● **SOURCE**
Marr’s essay on Shorten is very fine and very fair. Unlike his parallel work on Rudd, whose treacherous first sentence was a hand grenade that changed our history, he gives in this a full, deep, nuanced picture of a man he is neither enthused by, nor unsettled by.
As with Hawke, Rudd, Albo, there was a strong mother. As with Hawke, Rudd, Albo, Latham, an almost absent father. A need for approval, for love. As with Abbott, a Jesuit sensibility. And, as Herndon said of Lincoln, ‘his ambition was a little motor that had no rest’.
Much is explained of the months when that motor seemed to be chugging at half speed. A thirty-year-old rape allegation, the death of his mother, internet rumours, efficiently denied, of infidelity. Marr charts well the moment when he regained both control and charisma, at the Labor Party Conference in June, and the moment he might have lost it, last week, and how he survived.
Things that in my nine year acquaintance with him I only partly knew — that he is a superb up-close negotiator, an agile welder of consensus, a factional generalissimo, a backroom inspirer of the troops — are detailed here. His rivalry with his non-identical twin brother Robert, now a London banker, is detailed also, as is his impactful cleverness, outstripping Swanny we are told, as an architect and advocate of economic policy.

● **DATA SEGMENT**
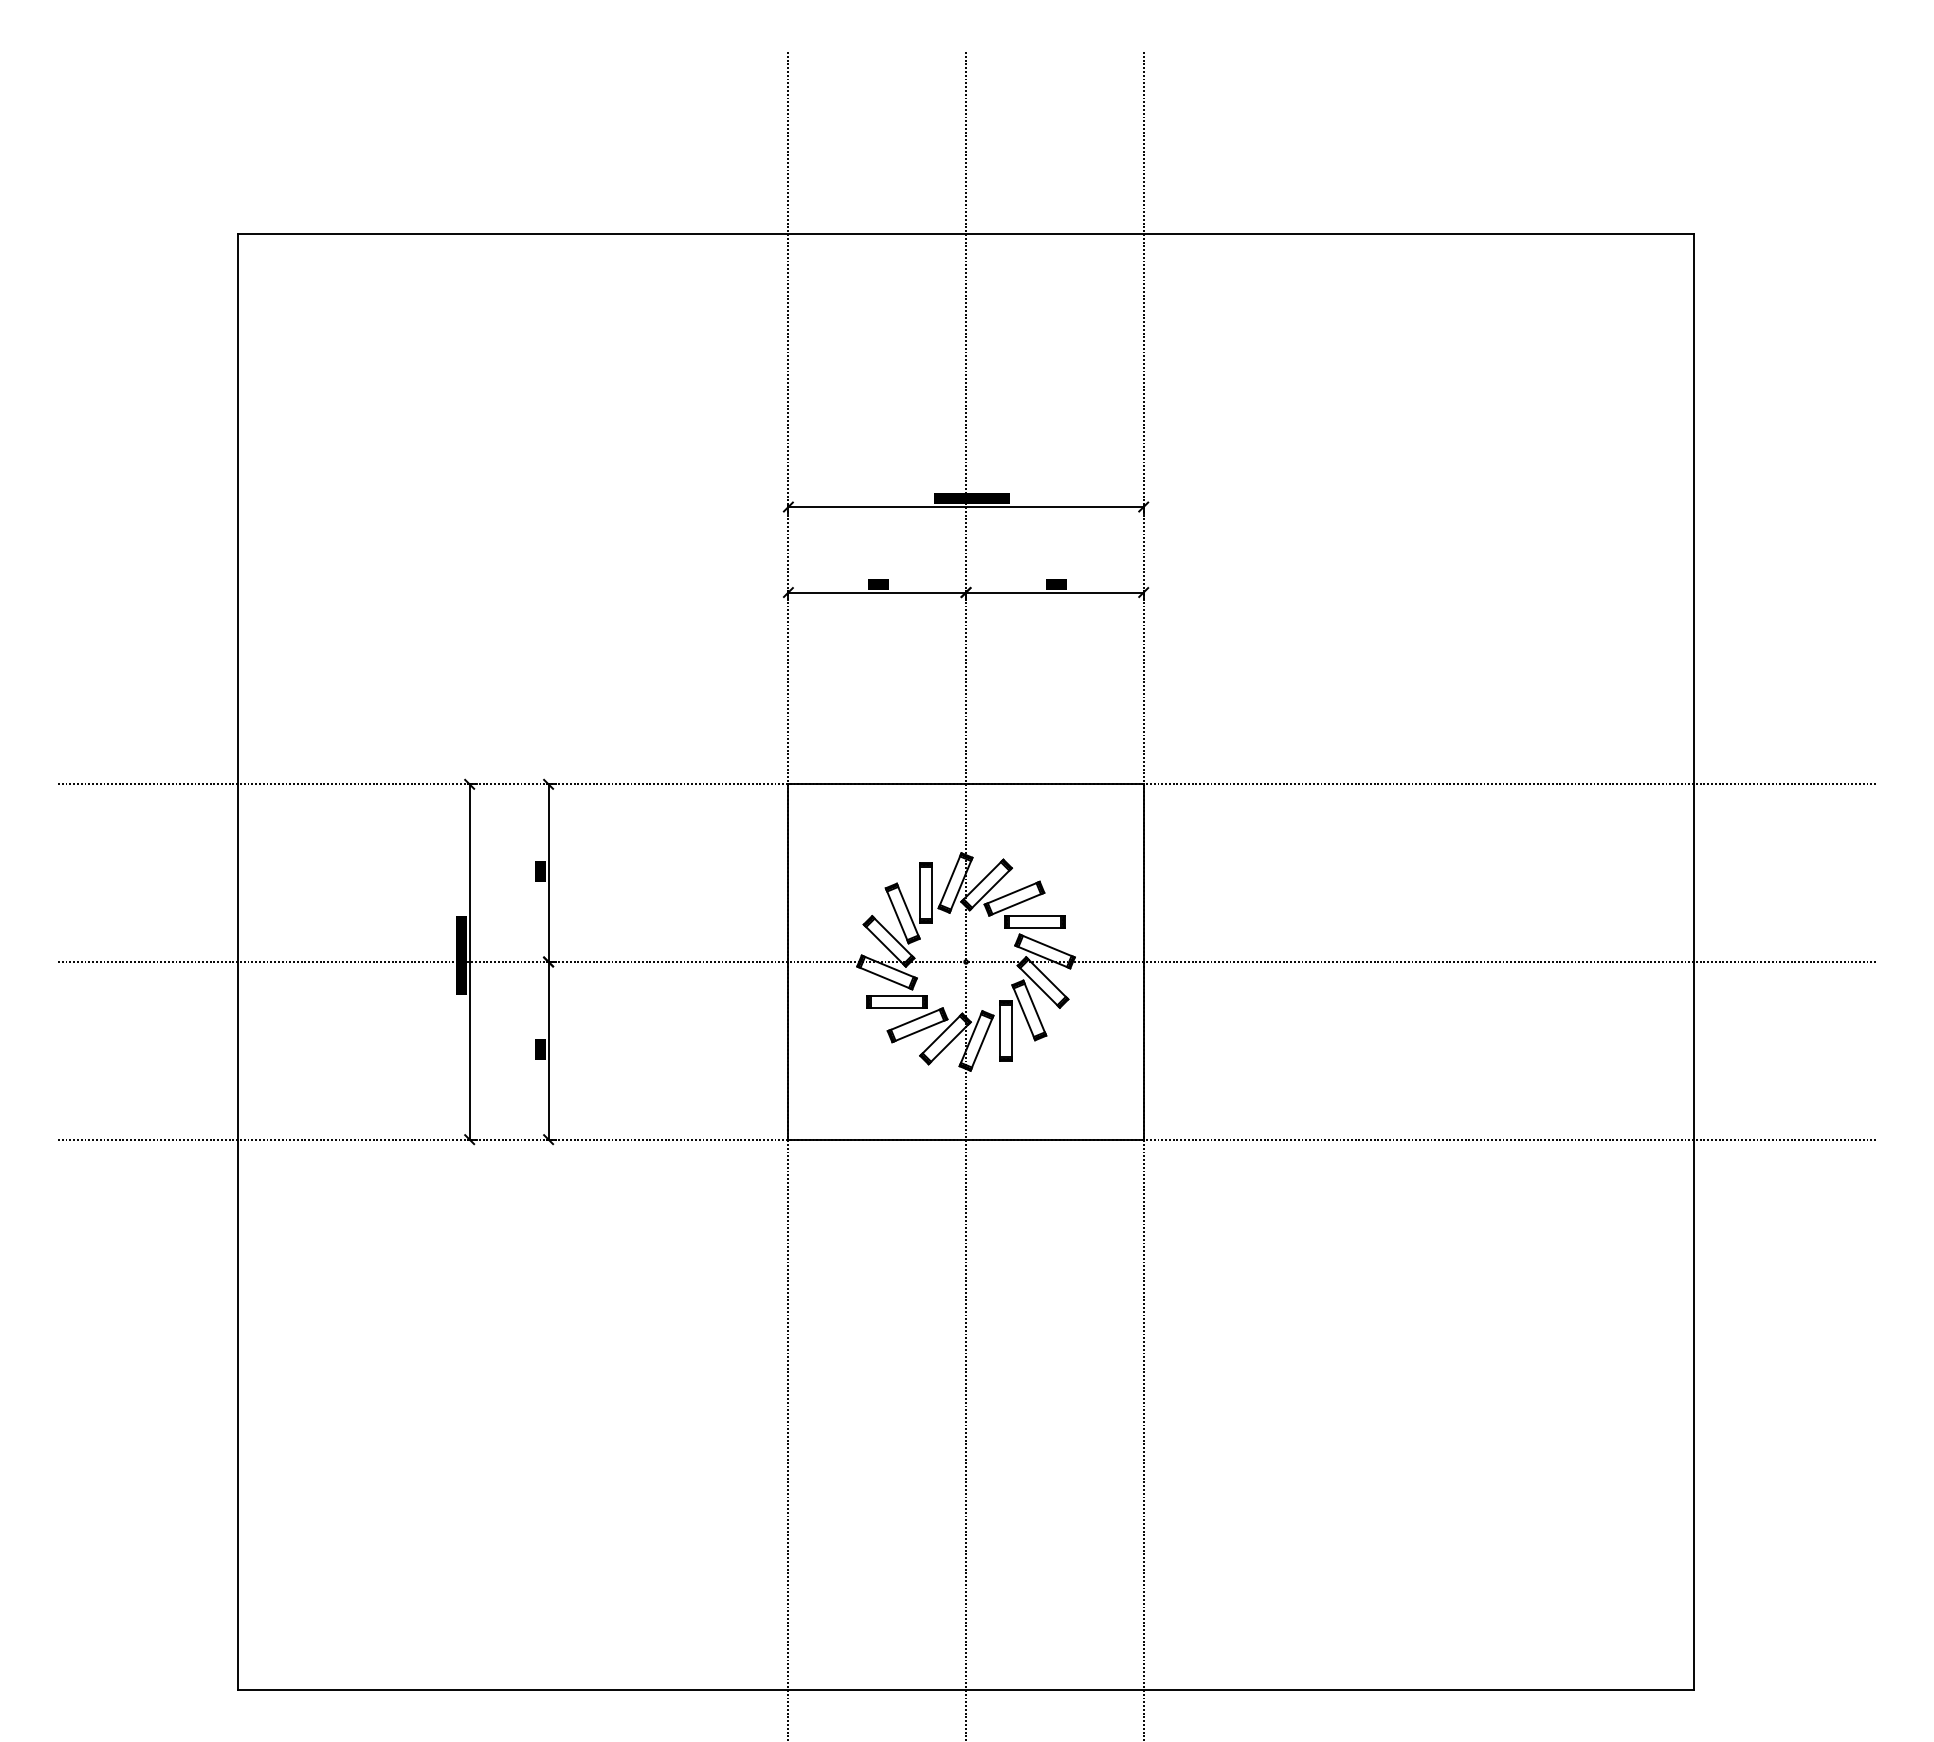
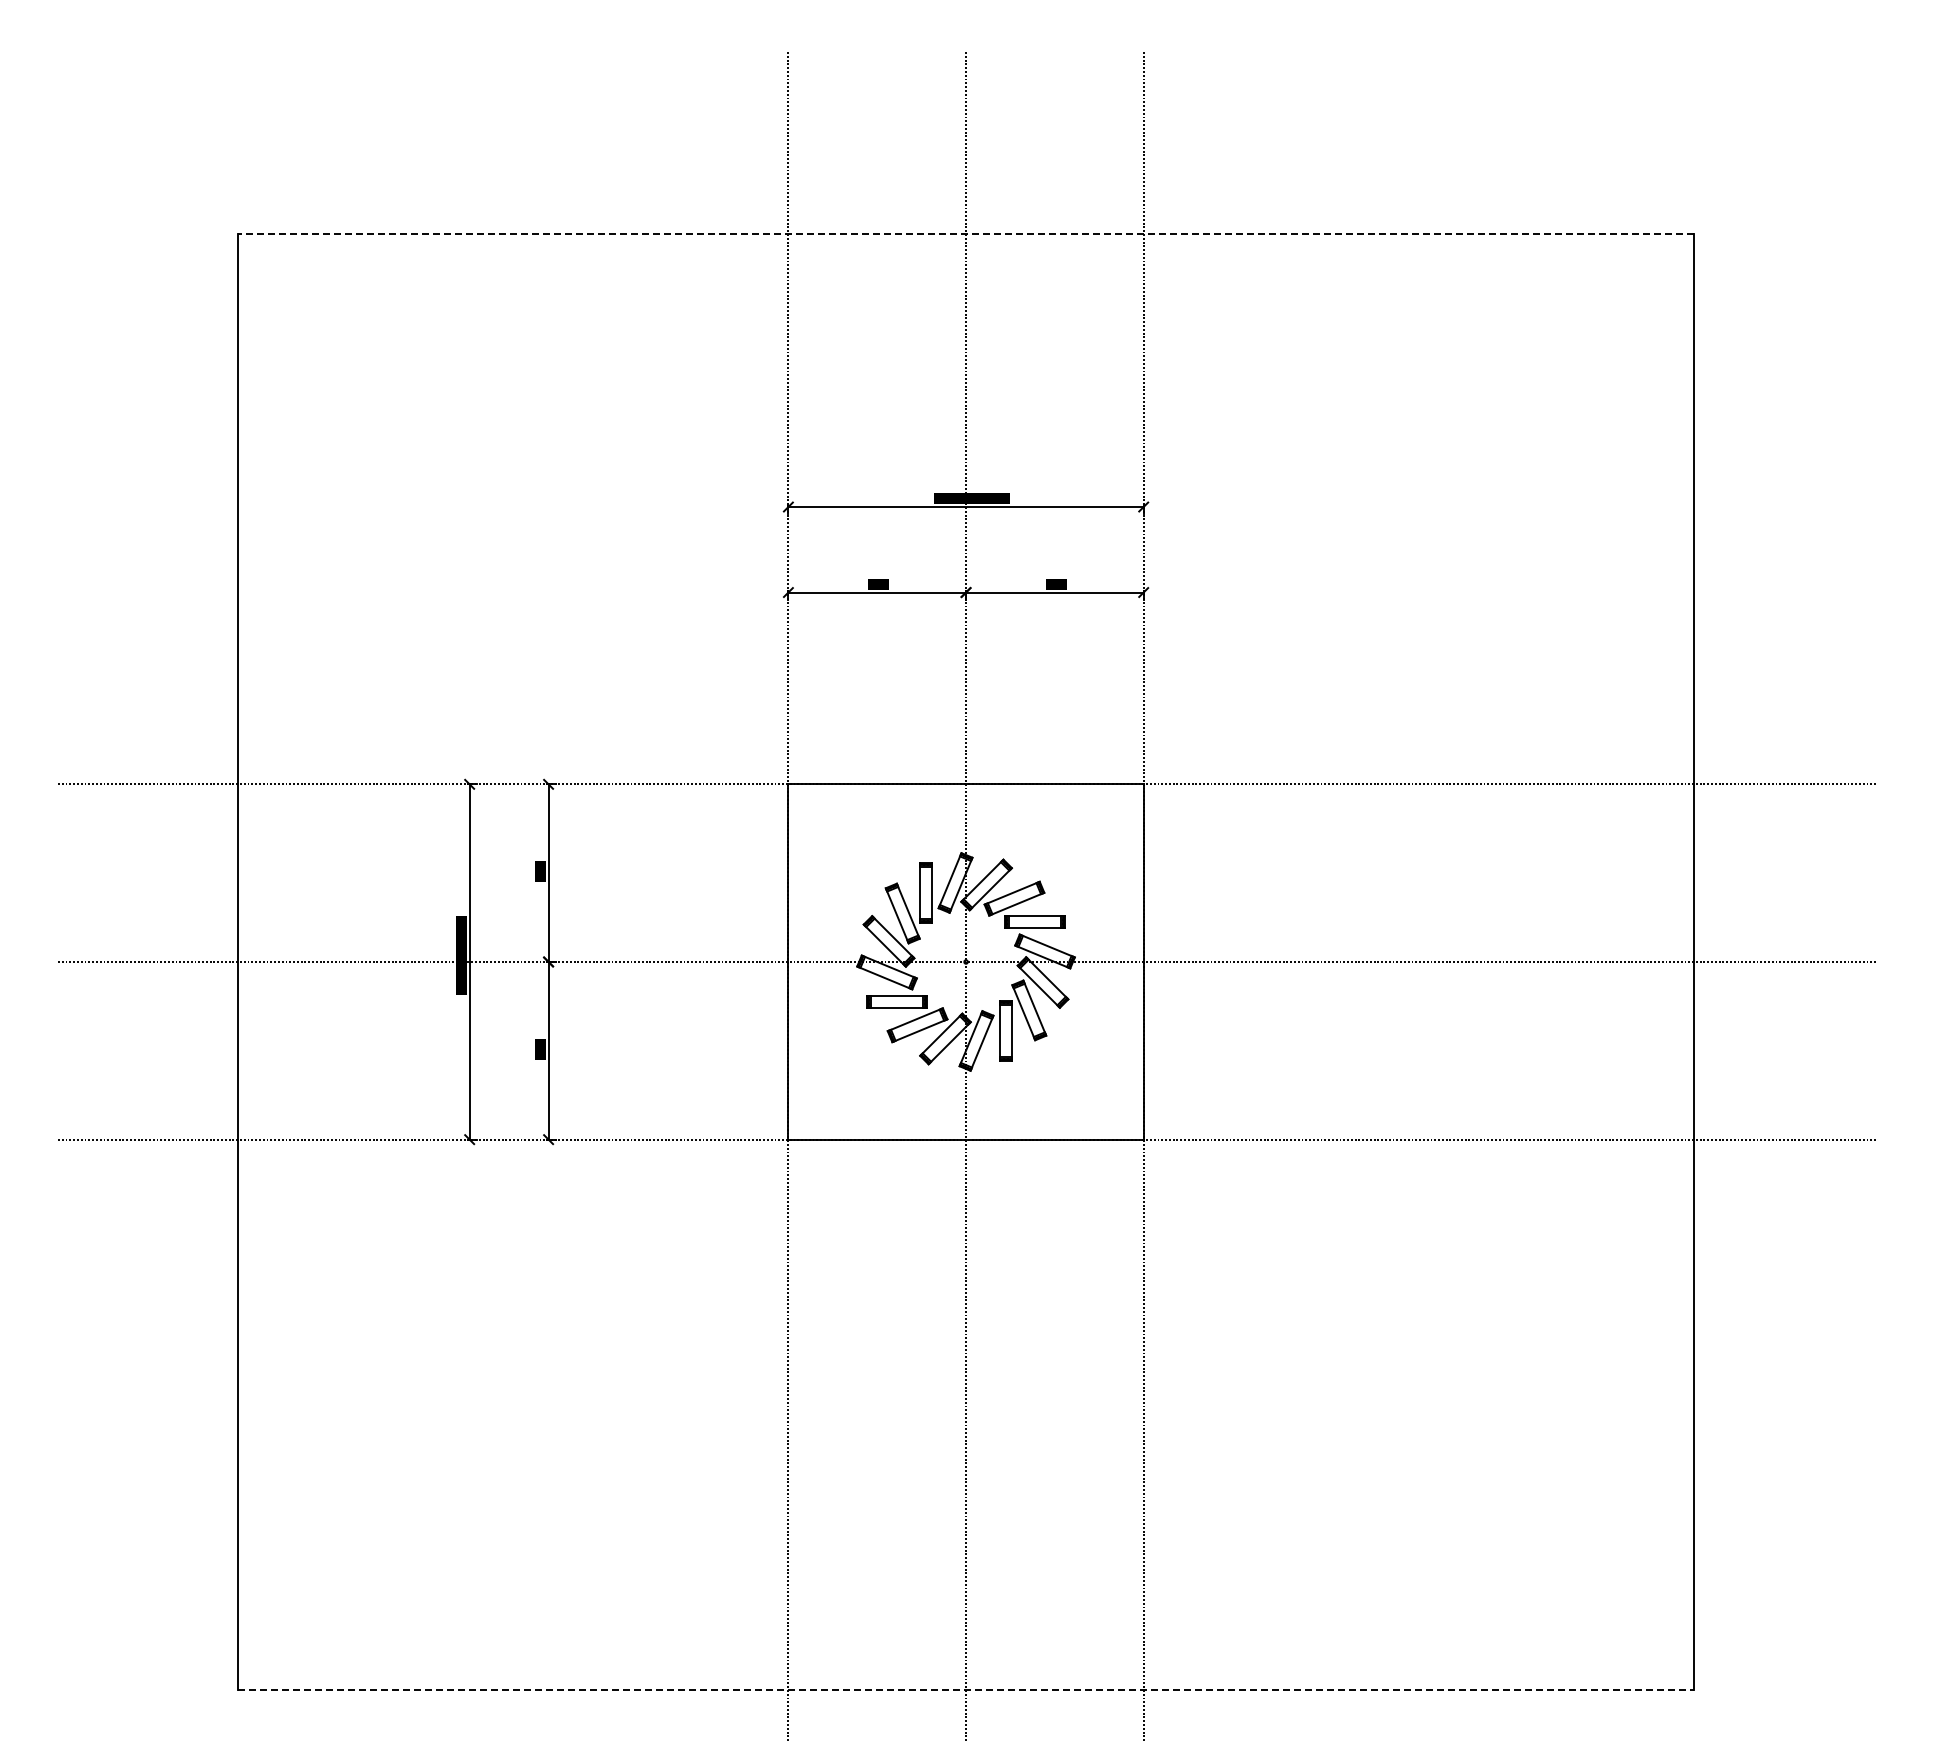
line at (966, 234): solid -> dashed
line at (966, 1689): solid -> dashed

● **TO BE DONE**
1 – From the review of Marr's essay on Shorten above the listing, return everything from "Marr’s essay on" down to "had no rest’.".
2 – In the review of Marr's essay on Shorten, at what event does Marr place the moment Shorten regained control and charisma?

● **RESULTS OF THE EXERCISE**
1 –
Marr’s essay on Shorten is very fine and very fair. Unlike his parallel work on Rudd, whose treacherous first sentence was a hand grenade that changed our history, he gives in this a full, deep, nuanced picture of a man he is neither enthused by, nor unsettled by.
As with Hawke, Rudd, Albo, there was a strong mother. As with Hawke, Rudd, Albo, Latham, an almost absent father. A need for approval, for love. As with Abbott, a Jesuit sensibility. And, as Herndon said of Lincoln, ‘his ambition was a little motor that had no rest’.

2 – At the Labor Party Conference in June.